What to produce:
Copy out each line below exactly as it appears.

[Collected data entries]

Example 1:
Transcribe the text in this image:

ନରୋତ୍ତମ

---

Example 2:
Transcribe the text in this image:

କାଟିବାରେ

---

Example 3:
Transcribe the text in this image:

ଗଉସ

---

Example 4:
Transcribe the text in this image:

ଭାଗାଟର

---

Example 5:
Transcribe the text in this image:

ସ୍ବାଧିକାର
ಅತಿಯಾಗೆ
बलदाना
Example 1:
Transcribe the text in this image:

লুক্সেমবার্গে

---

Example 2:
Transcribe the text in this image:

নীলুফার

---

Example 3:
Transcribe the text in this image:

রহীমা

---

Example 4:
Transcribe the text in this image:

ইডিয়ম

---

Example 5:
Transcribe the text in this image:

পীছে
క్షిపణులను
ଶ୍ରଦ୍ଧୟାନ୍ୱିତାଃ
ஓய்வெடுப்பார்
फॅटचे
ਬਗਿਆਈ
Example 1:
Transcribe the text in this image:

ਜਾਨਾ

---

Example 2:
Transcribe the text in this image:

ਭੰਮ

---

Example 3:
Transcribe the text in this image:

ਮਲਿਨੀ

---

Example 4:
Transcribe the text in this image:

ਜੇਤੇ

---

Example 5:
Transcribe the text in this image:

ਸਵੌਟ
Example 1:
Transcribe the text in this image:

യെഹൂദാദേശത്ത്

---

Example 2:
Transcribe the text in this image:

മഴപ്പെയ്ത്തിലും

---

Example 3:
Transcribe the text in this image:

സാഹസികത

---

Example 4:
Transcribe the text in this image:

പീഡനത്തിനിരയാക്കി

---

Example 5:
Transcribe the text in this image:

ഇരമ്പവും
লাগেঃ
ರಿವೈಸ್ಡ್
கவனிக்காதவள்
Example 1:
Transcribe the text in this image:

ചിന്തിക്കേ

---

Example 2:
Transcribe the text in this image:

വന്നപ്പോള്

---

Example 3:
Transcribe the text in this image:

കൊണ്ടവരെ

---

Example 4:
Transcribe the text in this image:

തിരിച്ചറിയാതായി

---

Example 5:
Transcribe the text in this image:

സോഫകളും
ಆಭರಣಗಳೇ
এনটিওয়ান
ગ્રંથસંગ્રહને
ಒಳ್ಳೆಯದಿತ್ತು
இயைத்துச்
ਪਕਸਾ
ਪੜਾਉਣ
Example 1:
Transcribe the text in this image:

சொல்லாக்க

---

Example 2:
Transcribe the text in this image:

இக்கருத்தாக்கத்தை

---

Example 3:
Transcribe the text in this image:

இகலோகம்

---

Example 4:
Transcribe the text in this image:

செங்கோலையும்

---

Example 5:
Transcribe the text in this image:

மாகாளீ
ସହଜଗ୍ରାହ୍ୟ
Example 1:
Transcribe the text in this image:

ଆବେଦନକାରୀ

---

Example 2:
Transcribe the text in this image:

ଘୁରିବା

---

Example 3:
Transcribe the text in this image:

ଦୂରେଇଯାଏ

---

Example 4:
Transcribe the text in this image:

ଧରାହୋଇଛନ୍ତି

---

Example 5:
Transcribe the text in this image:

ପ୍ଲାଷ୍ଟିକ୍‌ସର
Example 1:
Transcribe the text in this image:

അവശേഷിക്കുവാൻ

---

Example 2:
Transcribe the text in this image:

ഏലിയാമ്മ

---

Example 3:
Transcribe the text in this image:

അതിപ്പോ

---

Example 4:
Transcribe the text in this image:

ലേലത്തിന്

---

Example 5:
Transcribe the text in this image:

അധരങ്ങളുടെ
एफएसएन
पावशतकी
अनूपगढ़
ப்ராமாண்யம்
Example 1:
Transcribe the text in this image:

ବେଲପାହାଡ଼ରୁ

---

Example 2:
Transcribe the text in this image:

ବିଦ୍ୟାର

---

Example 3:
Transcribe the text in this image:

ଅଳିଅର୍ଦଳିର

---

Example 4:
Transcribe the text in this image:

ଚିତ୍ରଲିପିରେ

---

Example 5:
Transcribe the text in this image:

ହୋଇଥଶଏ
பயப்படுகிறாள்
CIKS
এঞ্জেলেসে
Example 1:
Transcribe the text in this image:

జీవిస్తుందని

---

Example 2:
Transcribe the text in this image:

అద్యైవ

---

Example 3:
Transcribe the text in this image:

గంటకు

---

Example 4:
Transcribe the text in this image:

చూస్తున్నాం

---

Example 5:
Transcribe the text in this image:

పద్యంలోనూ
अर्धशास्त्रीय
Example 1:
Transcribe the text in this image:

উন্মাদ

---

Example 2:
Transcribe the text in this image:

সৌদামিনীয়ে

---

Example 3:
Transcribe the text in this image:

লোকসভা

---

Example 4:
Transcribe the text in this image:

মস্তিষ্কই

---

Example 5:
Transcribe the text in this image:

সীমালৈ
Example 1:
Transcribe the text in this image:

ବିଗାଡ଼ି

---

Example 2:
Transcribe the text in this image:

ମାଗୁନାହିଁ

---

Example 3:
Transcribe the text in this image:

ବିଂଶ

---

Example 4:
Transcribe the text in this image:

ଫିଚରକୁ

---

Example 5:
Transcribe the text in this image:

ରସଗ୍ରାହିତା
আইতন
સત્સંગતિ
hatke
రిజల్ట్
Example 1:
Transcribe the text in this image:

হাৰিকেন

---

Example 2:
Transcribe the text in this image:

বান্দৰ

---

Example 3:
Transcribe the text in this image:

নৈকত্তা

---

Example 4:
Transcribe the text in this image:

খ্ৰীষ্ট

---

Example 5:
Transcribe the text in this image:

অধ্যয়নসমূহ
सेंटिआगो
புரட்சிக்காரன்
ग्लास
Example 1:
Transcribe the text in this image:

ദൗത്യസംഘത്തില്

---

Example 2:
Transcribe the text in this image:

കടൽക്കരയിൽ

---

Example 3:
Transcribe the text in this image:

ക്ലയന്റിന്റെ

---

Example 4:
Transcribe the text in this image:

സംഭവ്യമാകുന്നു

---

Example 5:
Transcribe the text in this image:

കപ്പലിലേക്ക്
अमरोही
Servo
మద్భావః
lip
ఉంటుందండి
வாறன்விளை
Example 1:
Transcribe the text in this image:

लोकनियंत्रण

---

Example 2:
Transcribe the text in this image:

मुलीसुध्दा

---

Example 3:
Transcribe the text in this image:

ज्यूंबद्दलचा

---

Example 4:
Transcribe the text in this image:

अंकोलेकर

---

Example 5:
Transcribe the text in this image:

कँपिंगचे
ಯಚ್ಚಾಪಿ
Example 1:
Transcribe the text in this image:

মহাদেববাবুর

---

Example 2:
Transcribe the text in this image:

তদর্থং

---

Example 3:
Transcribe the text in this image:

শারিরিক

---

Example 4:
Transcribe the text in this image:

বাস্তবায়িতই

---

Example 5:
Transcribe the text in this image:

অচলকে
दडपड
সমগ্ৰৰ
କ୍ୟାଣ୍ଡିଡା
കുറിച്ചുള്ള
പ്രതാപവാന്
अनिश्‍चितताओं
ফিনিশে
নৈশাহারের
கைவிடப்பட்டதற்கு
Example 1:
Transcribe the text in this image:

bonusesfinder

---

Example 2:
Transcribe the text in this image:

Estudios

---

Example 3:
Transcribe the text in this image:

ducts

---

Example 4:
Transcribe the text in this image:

Task solution:
Example 1:
Transcribe the text in this image:

ନରୋତ୍ତମ

---

Example 2:
Transcribe the text in this image:

କାଟିବାରେ

---

Example 3:
Transcribe the text in this image:

ଗଉସ

---

Example 4:
Transcribe the text in this image:

ଭାଗାଟର

---

Example 5:
Transcribe the text in this image:

ସ୍ବାଧିକାର
ಅತಿಯಾಗೆ
बलदाना
Example 1:
Transcribe the text in this image:

লুক্সেমবার্গে

---

Example 2:
Transcribe the text in this image:

নীলুফার

---

Example 3:
Transcribe the text in this image:

রহীমা

---

Example 4:
Transcribe the text in this image:

ইডিয়ম

---

Example 5:
Transcribe the text in this image:

পীছে
క్షిపణులను
ଶ୍ରଦ୍ଧୟାନ୍ୱିତାଃ
ஓய்வெடுப்பார்
फॅटचे
ਬਗਿਆਈ
Example 1:
Transcribe the text in this image:

ਜਾਨਾ

---

Example 2:
Transcribe the text in this image:

ਭੰਮ

---

Example 3:
Transcribe the text in this image:

ਮਲਿਨੀ

---

Example 4:
Transcribe the text in this image:

ਜੇਤੇ

---

Example 5:
Transcribe the text in this image:

ਸਵੌਟ
Example 1:
Transcribe the text in this image:

യെഹൂദാദേശത്ത്

---

Example 2:
Transcribe the text in this image:

മഴപ്പെയ്ത്തിലും

---

Example 3:
Transcribe the text in this image:

സാഹസികത

---

Example 4:
Transcribe the text in this image:

പീഡനത്തിനിരയാക്കി

---

Example 5:
Transcribe the text in this image:

ഇരമ്പവും
লাগেঃ
ರಿವೈಸ್ಡ್
கவனிக்காதவள்
Example 1:
Transcribe the text in this image:

ചിന്തിക്കേ

---

Example 2:
Transcribe the text in this image:

വന്നപ്പോള്

---

Example 3:
Transcribe the text in this image:

കൊണ്ടവരെ

---

Example 4:
Transcribe the text in this image:

തിരിച്ചറിയാതായി

---

Example 5:
Transcribe the text in this image:

സോഫകളും
ಆಭರಣಗಳೇ
এনটিওয়ান
ગ્રંથસંગ્રહને
ಒಳ್ಳೆಯದಿತ್ತು
இயைத்துச்
ਪਕਸਾ
ਪੜਾਉਣ
Example 1:
Transcribe the text in this image:

சொல்லாக்க

---

Example 2:
Transcribe the text in this image:

இக்கருத்தாக்கத்தை

---

Example 3:
Transcribe the text in this image:

இகலோகம்

---

Example 4:
Transcribe the text in this image:

செங்கோலையும்

---

Example 5:
Transcribe the text in this image:

மாகாளீ
ସହଜଗ୍ରାହ୍ୟ
Example 1:
Transcribe the text in this image:

ଆବେଦନକାରୀ

---

Example 2:
Transcribe the text in this image:

ଘୁରିବା

---

Example 3:
Transcribe the text in this image:

ଦୂରେଇଯାଏ

---

Example 4:
Transcribe the text in this image:

ଧରାହୋଇଛନ୍ତି

---

Example 5:
Transcribe the text in this image:

ପ୍ଲାଷ୍ଟିକ୍‌ସର
Example 1:
Transcribe the text in this image:

അവശേഷിക്കുവാൻ

---

Example 2:
Transcribe the text in this image:

ഏലിയാമ്മ

---

Example 3:
Transcribe the text in this image:

അതിപ്പോ

---

Example 4:
Transcribe the text in this image:

ലേലത്തിന്

---

Example 5:
Transcribe the text in this image:

അധരങ്ങളുടെ
एफएसएन
पावशतकी
अनूपगढ़
ப்ராமாண்யம்
Example 1:
Transcribe the text in this image:

ବେଲପାହାଡ଼ରୁ

---

Example 2:
Transcribe the text in this image:

ବିଦ୍ୟାର

---

Example 3:
Transcribe the text in this image:

ଅଳିଅର୍ଦଳିର

---

Example 4:
Transcribe the text in this image:

ଚିତ୍ରଲିପିରେ

---

Example 5:
Transcribe the text in this image:

ହୋଇଥଶଏ
பயப்படுகிறாள்
CIKS
এঞ্জেলেসে
Example 1:
Transcribe the text in this image:

జీవిస్తుందని

---

Example 2:
Transcribe the text in this image:

అద్యైవ

---

Example 3:
Transcribe the text in this image:

గంటకు

---

Example 4:
Transcribe the text in this image:

చూస్తున్నాం

---

Example 5:
Transcribe the text in this image:

పద్యంలోనూ
अर्धशास्त्रीय
Example 1:
Transcribe the text in this image:

উন্মাদ

---

Example 2:
Transcribe the text in this image:

সৌদামিনীয়ে

---

Example 3:
Transcribe the text in this image:

লোকসভা

---

Example 4:
Transcribe the text in this image:

মস্তিষ্কই

---

Example 5:
Transcribe the text in this image:

সীমালৈ
Example 1:
Transcribe the text in this image:

ବିଗାଡ଼ି

---

Example 2:
Transcribe the text in this image:

ମାଗୁନାହିଁ

---

Example 3:
Transcribe the text in this image:

ବିଂଶ

---

Example 4:
Transcribe the text in this image:

ଫିଚରକୁ

---

Example 5:
Transcribe the text in this image:

ରସଗ୍ରାହିତା
আইতন
સત્સંગતિ
hatke
రిజల్ట్
Example 1:
Transcribe the text in this image:

হাৰিকেন

---

Example 2:
Transcribe the text in this image:

বান্দৰ

---

Example 3:
Transcribe the text in this image:

নৈকত্তা

---

Example 4:
Transcribe the text in this image:

খ্ৰীষ্ট

---

Example 5:
Transcribe the text in this image:

অধ্যয়নসমূহ
सेंटिआगो
புரட்சிக்காரன்
ग्लास
Example 1:
Transcribe the text in this image:

ദൗത്യസംഘത്തില്

---

Example 2:
Transcribe the text in this image:

കടൽക്കരയിൽ

---

Example 3:
Transcribe the text in this image:

ക്ലയന്റിന്റെ

---

Example 4:
Transcribe the text in this image:

സംഭവ്യമാകുന്നു

---

Example 5:
Transcribe the text in this image:

കപ്പലിലേക്ക്
अमरोही
Servo
మద్భావః
lip
ఉంటుందండి
வாறன்விளை
Example 1:
Transcribe the text in this image:

लोकनियंत्रण

---

Example 2:
Transcribe the text in this image:

मुलीसुध्दा

---

Example 3:
Transcribe the text in this image:

ज्यूंबद्दलचा

---

Example 4:
Transcribe the text in this image:

अंकोलेकर

---

Example 5:
Transcribe the text in this image:

कँपिंगचे
ಯಚ್ಚಾಪಿ
Example 1:
Transcribe the text in this image:

মহাদেববাবুর

---

Example 2:
Transcribe the text in this image:

তদর্থং

---

Example 3:
Transcribe the text in this image:

শারিরিক

---

Example 4:
Transcribe the text in this image:

বাস্তবায়িতই

---

Example 5:
Transcribe the text in this image:

অচলকে
दडपड
সমগ্ৰৰ
କ୍ୟାଣ୍ଡିଡା
കുറിച്ചുള്ള
പ്രതാപവാന്
अनिश्‍चितताओं
ফিনিশে
নৈশাহারের
கைவிடப்பட்டதற்கு
Example 1:
Transcribe the text in this image:

bonusesfinder

---

Example 2:
Transcribe the text in this image:

Estudios

---

Example 3:
Transcribe the text in this image:

ducts

---

Example 4:
Transcribe the text in this image:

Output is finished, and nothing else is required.